- _Set task a_: Reproduce the lines of the entries verbatim, from the line containing "phylum: Tracheophyta" through the last line of the entries, both ends inclusive.

- _Passage to read_:
Culled from 2009 concert recordings featuring high-profile guest artists, Quartet commemorates the 20th anniversary of the estimable Trio BraamDeJoodeVatcher. Formed by Dutch pianist Michiel Braam in 1989 with bassist Wilbert de Joode and American expatriate drummer Michael Vatcher, the trio embodies the eclectic taste and mercurial sensibility of New Dutch Swing. Scene veterans, they have explored a wide range of territory over the past two decades, their often quirky choices best exemplified by their crafty cover of Ken Nordine's 1967 "Word Jazz" classic Colors (Philips), released on Braam's BBB imprint in 2002.

No strangers to collaboration, the trio has been joined by invited guests in the past, but rarely with the frequency suggested by Quartet. Featuring pieces recorded everywhere from Vancouver to Istanbul in a mere six months, this double disc set encapsulates their aesthetic range, balancing thorny free improvisations with nostalgic swing, vigorous funk and opulent balladry. Using tunes collected in Braam's Q-book, which contains pre-written melodies with fully notated chord changes and tempo markings (available from Braam as a PDF),  the outcome is largely determined by the inclinations of the guest artists, who were invited to rehearse and perform or spontaneously improvise as deemed fit. Paul Dunmall's serpentine bagpipe screeds on the closing "Q41" are indicative of the later approach, unveiling the date's most extreme sounds. The others – Mats Gustafson, Taylor Ho Bynum, François Houle, Michael Moore and Peter van Bergen – approach the material in direct, albeit different ways.

Moore's four performances are among the collection's most compelling and naturalistic. His supple clarinet cadences soar with buoyant lyricism, perfectly complementing the trio's vivacious old fashioned swing. Bynum's musings on cornet and trumpbone veer from wraithlike mutterings to clarion trills, offering a glimpse of the ensemble at their most abstract, while van Bergen's sinuous testimonials expound with primal fury on "Q01," where his ribald tenor observes the tune's directive to play "Bluesy, Dirty!" Houle's clarinet and Gustafson's baritone infuse "Q51" with a blustery ardor that approaches Dunmall's caterwauling intensity on "Q41."

- _Set task b_: From the album review, extract verbatim the passage between "Culled from 2009" and "imprint in 2002.", inclusive.

- _Extracted records_:
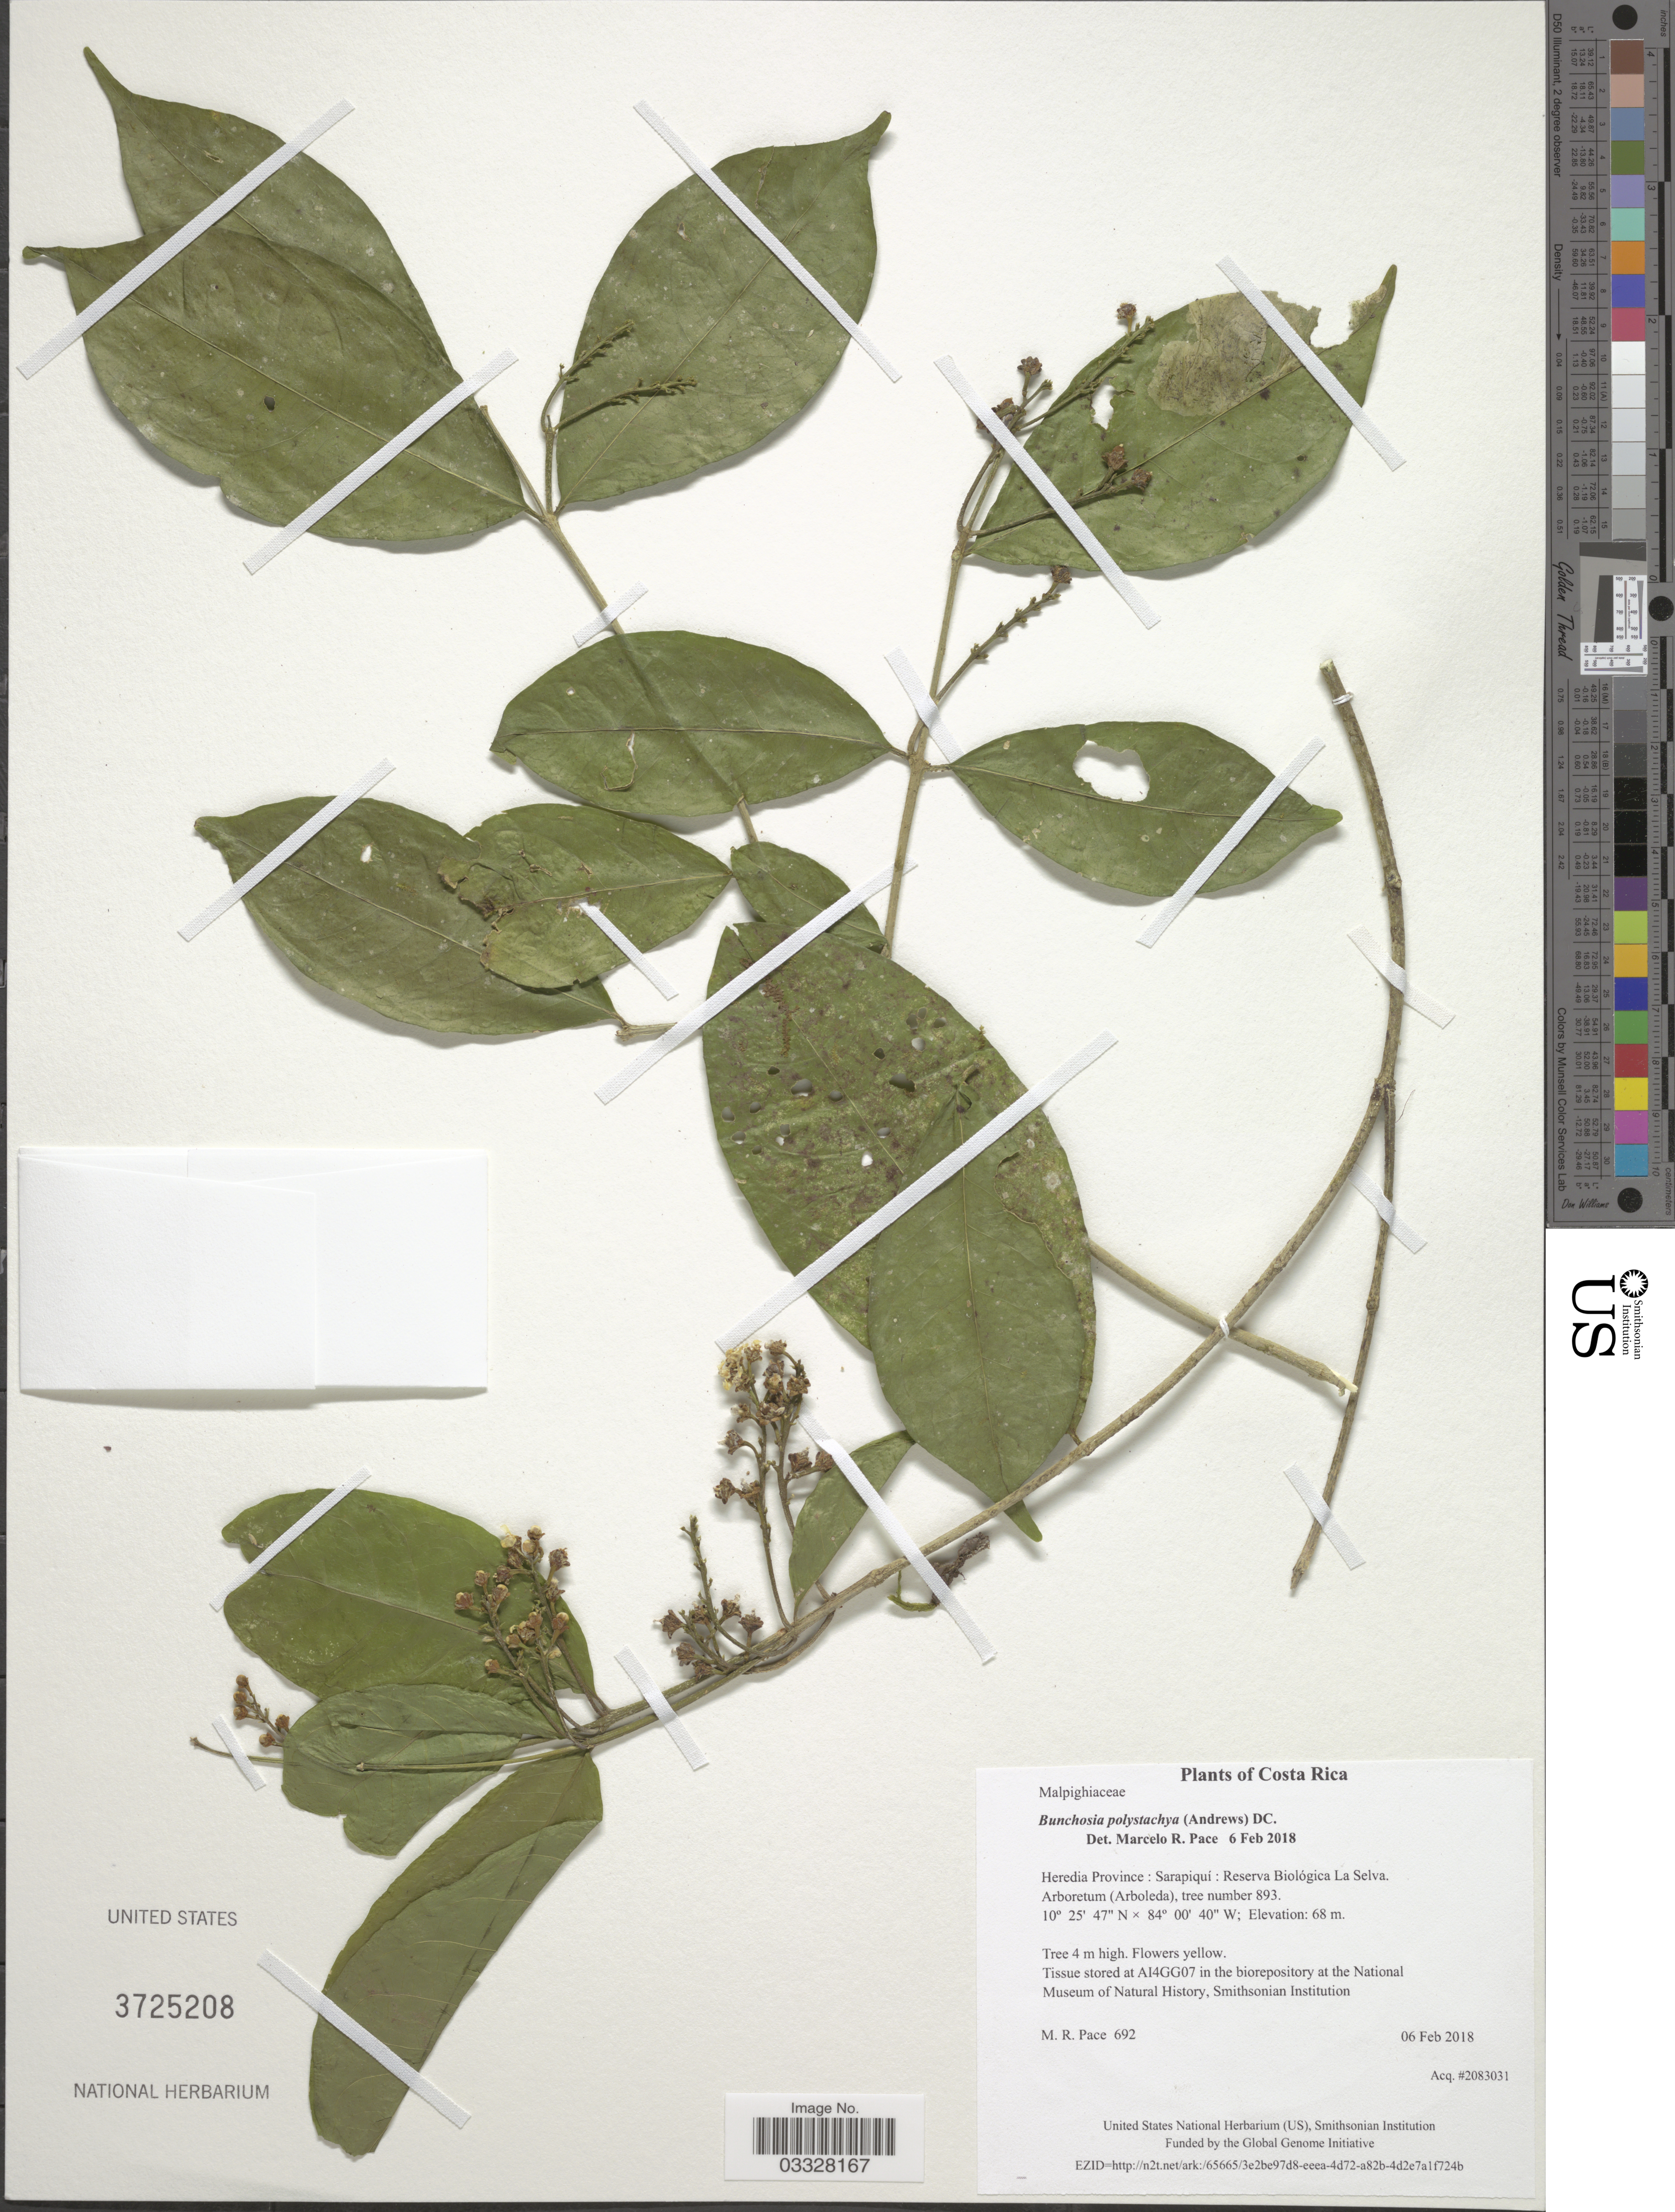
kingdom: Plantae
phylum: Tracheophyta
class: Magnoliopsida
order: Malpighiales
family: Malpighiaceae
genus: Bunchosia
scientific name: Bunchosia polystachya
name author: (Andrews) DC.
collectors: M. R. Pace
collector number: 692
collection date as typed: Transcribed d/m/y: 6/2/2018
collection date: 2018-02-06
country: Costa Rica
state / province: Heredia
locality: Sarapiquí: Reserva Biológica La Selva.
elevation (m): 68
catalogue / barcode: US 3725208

- _Task result a_:
phylum: Tracheophyta
class: Magnoliopsida
order: Malpighiales
family: Malpighiaceae
genus: Bunchosia
scientific name: Bunchosia polystachya
name author: (Andrews) DC.
collectors: M. R. Pace
collector number: 692
collection date as typed: Transcribed d/m/y: 6/2/2018
collection date: 2018-02-06
country: Costa Rica
state / province: Heredia
locality: Sarapiquí: Reserva Biológica La Selva.
elevation (m): 68
catalogue / barcode: US 3725208

- _Task result b_:
Culled from 2009 concert recordings featuring high-profile guest artists, Quartet commemorates the 20th anniversary of the estimable Trio BraamDeJoodeVatcher. Formed by Dutch pianist Michiel Braam in 1989 with bassist Wilbert de Joode and American expatriate drummer Michael Vatcher, the trio embodies the eclectic taste and mercurial sensibility of New Dutch Swing. Scene veterans, they have explored a wide range of territory over the past two decades, their often quirky choices best exemplified by their crafty cover of Ken Nordine's 1967 "Word Jazz" classic Colors (Philips), released on Braam's BBB imprint in 2002.